Not that Petitt expects that to happen. “We anticipate that this will be a family-friendly event,” she said, noting that most of the acts also have older fans.
Gates at City Dock open at 5 p.m., with opening acts for these ticketed shows starting an hour later. Friday’s lineup features Madison Cunningham, Elizabeth & the Catapult and Lee, while Saturday finds George Birge, Halle Kearns and Owen onstage by the waterfront.
Eight other ticketed indoor concerts include Fantastic Negrito and Lucinda Williams, at Maryland Hall Thursday and Friday nights, a sold-out Josh Ritter show at Rams Head On Stage Thursday and a Watermark Cruise headlined by Elisha Hoffman on Saturday.
The Morning Sun
Venues hosting free concerts throughout the weekend include The Graduate Hotel, Stan and Joe’s Saloon and 49 West Café. In Nashville lingo, these are known as “showcases,” grouping together singer-songwriters who are hawking their own lyrics as wares. Their goal: Get their music out on the airwaves, whether sung by themselves or someone else who buys recording rights.
A plane full of singers (and their guitars) lifts off from Nashville Thursday morning and is scheduled to arrive at BWI Marshall Airport around noon, Price said. All were chosen by BMI, one of two duolithic conglomerates that license music and pay out royalties to artists. (The other competing organization is ASCAP, the American Society of Composers, Authors and Publishers.)
The sponsorship deal with BMI (originally known as Broadcast Music, Inc.) means that most artists appearing at the songwriter festivals in both Annapolis and Key West have also signed with the organization, “but they don’t control everything that we do,” Price said.
Local ASCAP artists haven’t been excluded from the songwriter stages, Price said. One major change from Key West, Price said, is that the Rams Head staff made booking Annapolis area acts a priority. The list of locals includes a few who performed with Eva Cassidy: her mentee Meg Murray and bassist Larry Melton, who now plays with Dan Haas. Both were recently onstage last month at a tribute concert honoring Cassidy, who before her cancer diagnosis and death 1996, helped establish Annapolis as a city that loves a great voice and a guitar.
Despite all the marketing and careful planning, Price acknowledges there are lots of festival unknowns, including how many people will turn out for dozens of free midday shows.
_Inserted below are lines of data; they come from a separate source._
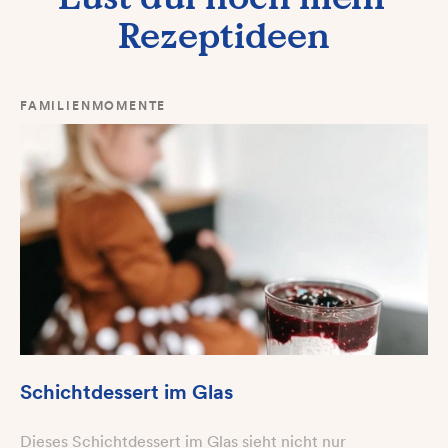
Rezeptideen
FAMILIENMOMENTE
Schichtdessert im Glas
Dieses Schichtdessert im Glas sieht nicht nur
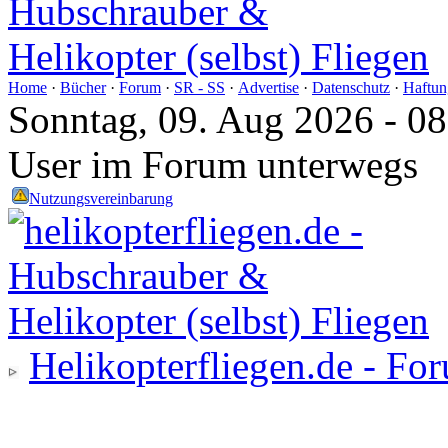
Home
·
Bücher
·
Forum
·
SR - SS
·
Advertise
·
Datenschutz
·
Haftun
Sonntag, 09. Aug 2026 - 0
User im Forum unterwegs
Nutzungsvereinbarung
Helikopterfliegen.de - Fo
They can confirm, however, that the festival is drawing in audiences from out-of-town: More than three-quarters of all VIP passes were snapped up by patrons who have also attended the festival in Key West, Price said.
If all goes well, the festival will not only return to Annapolis in 2023, it will be bigger and migrate across Spa Creek to Eastport, Price said. For now, she hopes as many as patrons as possible grab a concert schedule and “go bopping around town.”
A complete schedule of free and ticketed performances can be found annapolissongwritersfestival.com/schedule.